─── Records ───

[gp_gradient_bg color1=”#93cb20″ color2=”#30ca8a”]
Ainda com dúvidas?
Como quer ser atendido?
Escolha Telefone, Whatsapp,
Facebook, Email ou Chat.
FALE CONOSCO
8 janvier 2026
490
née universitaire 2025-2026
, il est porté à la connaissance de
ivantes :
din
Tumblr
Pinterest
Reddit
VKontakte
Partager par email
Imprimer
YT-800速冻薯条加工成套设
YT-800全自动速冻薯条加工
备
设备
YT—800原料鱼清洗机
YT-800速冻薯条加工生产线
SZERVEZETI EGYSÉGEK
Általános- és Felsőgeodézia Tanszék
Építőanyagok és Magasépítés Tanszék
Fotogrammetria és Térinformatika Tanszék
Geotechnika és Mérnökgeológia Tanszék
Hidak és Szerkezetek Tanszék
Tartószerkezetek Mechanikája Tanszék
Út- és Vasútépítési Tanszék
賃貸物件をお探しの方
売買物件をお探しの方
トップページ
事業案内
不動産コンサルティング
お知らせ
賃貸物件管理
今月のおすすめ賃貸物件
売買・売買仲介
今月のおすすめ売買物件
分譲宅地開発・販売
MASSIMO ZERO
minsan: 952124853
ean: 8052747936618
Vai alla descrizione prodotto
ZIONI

───

- Work instructions
The response should be an exact copy of all the records above.

- Task output
[gp_gradient_bg color1=”#93cb20″ color2=”#30ca8a”]
Ainda com dúvidas?
Como quer ser atendido?
Escolha Telefone, Whatsapp,
Facebook, Email ou Chat.
FALE CONOSCO
8 janvier 2026
490
née universitaire 2025-2026
, il est porté à la connaissance de
ivantes :
din
Tumblr
Pinterest
Reddit
VKontakte
Partager par email
Imprimer
YT-800速冻薯条加工成套设
YT-800全自动速冻薯条加工
备
设备
YT—800原料鱼清洗机
YT-800速冻薯条加工生产线
SZERVEZETI EGYSÉGEK
Általános- és Felsőgeodézia Tanszék
Építőanyagok és Magasépítés Tanszék
Fotogrammetria és Térinformatika Tanszék
Geotechnika és Mérnökgeológia Tanszék
Hidak és Szerkezetek Tanszék
Tartószerkezetek Mechanikája Tanszék
Út- és Vasútépítési Tanszék
賃貸物件をお探しの方
売買物件をお探しの方
トップページ
事業案内
不動産コンサルティング
お知らせ
賃貸物件管理
今月のおすすめ賃貸物件
売買・売買仲介
今月のおすすめ売買物件
分譲宅地開発・販売
MASSIMO ZERO
minsan: 952124853
ean: 8052747936618
Vai alla descrizione prodotto
ZIONI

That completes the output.